* Assignment a *
In the dataset entries, replace "Hundetrainer" with "Dog trainer" in every line and reproduce the lines otherwise unchanged. Omit the pictures from your answer.

[Reading text Boundary: Start]

Budgets for Businesses – Six Classic Roles
- Planning of annual operations; aligns day-to-day tactics with strategy.
- Coordinating inter-dependent departments toward common quantitative targets (sales, production, HR, logistics, finance).
- Communication tool from senior management to middle & line managers (sets expectations, allocates resources).
- Motivation device: clear targets can inspire effort, encourage cost consciousness and innovation.
- Control mechanism: provides baseline against which actual performance is measured.
- Performance evaluation: variances vs budget feed into management appraisal, bonuses, remedial actions.
The Budget Process (7-Step Template)
- Form a budget committee
- Cross-functional team chaired by senior finance or CFO.
- Oversees timetable, resolves conflicts, validates assumptions.
- Choose a budget period
- Most common: 12-month financial year.
- Rolling budgets add a new month/quarter as each one elapses.
- Develop budget guidelines
- Translate long-term strategy into annual numeric guidelines (sales growth %, cost reductions, capex limits).
- Approach to setting targets:
- Imposition (top-down): executive committee dictates, little manager input.
- Participation (bottom-up): junior & middle managers propose numbers, fostering ownership.
- Hybrid style often used—top management sets broad ceilings/floors, lower levels fill in detail.
- Preparation of initial budget proposals (by each department)
- Typical sub-budgets produced:
- Revenue / Sales budget
- Production budget (units, material, labour)
- Expenditure / Operating expenses budget
- Marketing budget
- Capital budget (plant, IT, vehicles)
- Project-specific budgets
- Cash budget
- Typical sub-budgets produced:
- Budget negotiations
- Iterative revisions; resolve resource conflicts (e.g., sales wants R5m ad spend, but finance only allows R3m).

[Reading text Boundary: End]
[Data extract Boundary: Start]

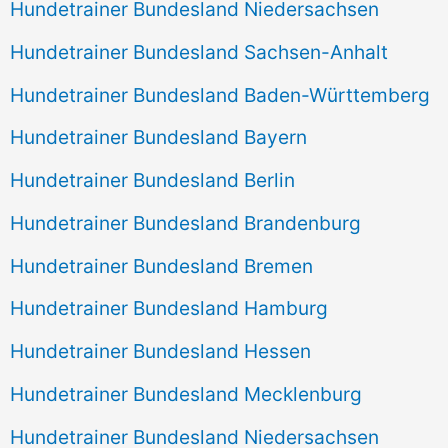
Hundetrainer Bundesland Niedersachsen
Hundetrainer Bundesland Sachsen-Anhalt
Hundetrainer Bundesland Baden-Württemberg
Hundetrainer Bundesland Bayern
Hundetrainer Bundesland Berlin
Hundetrainer Bundesland Brandenburg
Hundetrainer Bundesland Bremen
Hundetrainer Bundesland Hamburg
Hundetrainer Bundesland Hessen
Hundetrainer Bundesland Mecklenburg
Hundetrainer Bundesland Niedersachsen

[Data extract Boundary: End]

* Assignment b *
Extend the outline on business budgets, writing the part that comes after its last line about budget negotiations.

* Your response a *
Dog trainer Bundesland Niedersachsen
Dog trainer Bundesland Sachsen-Anhalt
Dog trainer Bundesland Baden-Württemberg
Dog trainer Bundesland Bayern
Dog trainer Bundesland Berlin
Dog trainer Bundesland Brandenburg
Dog trainer Bundesland Bremen
Dog trainer Bundesland Hamburg
Dog trainer Bundesland Hessen
Dog trainer Bundesland Mecklenburg
Dog trainer Bundesland Niedersachsen

* Your response b *
- Review and submission for approval
- Budget committee finalises consolidated master budget; board signs off.
- Revision
- Formal amendments when assumptions change materially (e.g., macro-shock, currency devaluation).
Step 3 in Detail – Budget Guidelines
- Long-term strategies drive key objectives that cascade into annual numbers.
- The budget forms an integral part of the decision-making framework:
- Approve/deny projects, staff hires, price adjustments, etc.
- Managers must justify requests with numeric alignment to strategy.
Illustration – Calder Calloway Cards (Example 1)
Strategic objectives:
- Grow to become a credible competitor with the largest industry players.
- Deliver high-quality products with a distinctive design identity.
Budget implication: allocate funds to capacity expansion, R&D, design staff, marketing that emphasises brand aesthetics.
Illustration – Long-Term Plan (Example 2)
Targets:
- Increase sales by at least 30\% per annum.
- Reduce unit costs & lift gross margin to 45\% within 5 years.
- Continual quality improvement.
- Achieve distinctive design identity.
Annual budget must reflect: - Top-line growth initiatives (new markets, product launches).
- Cost-saving projects (automation, supplier re-negotiations).
- Capex for quality & design labs.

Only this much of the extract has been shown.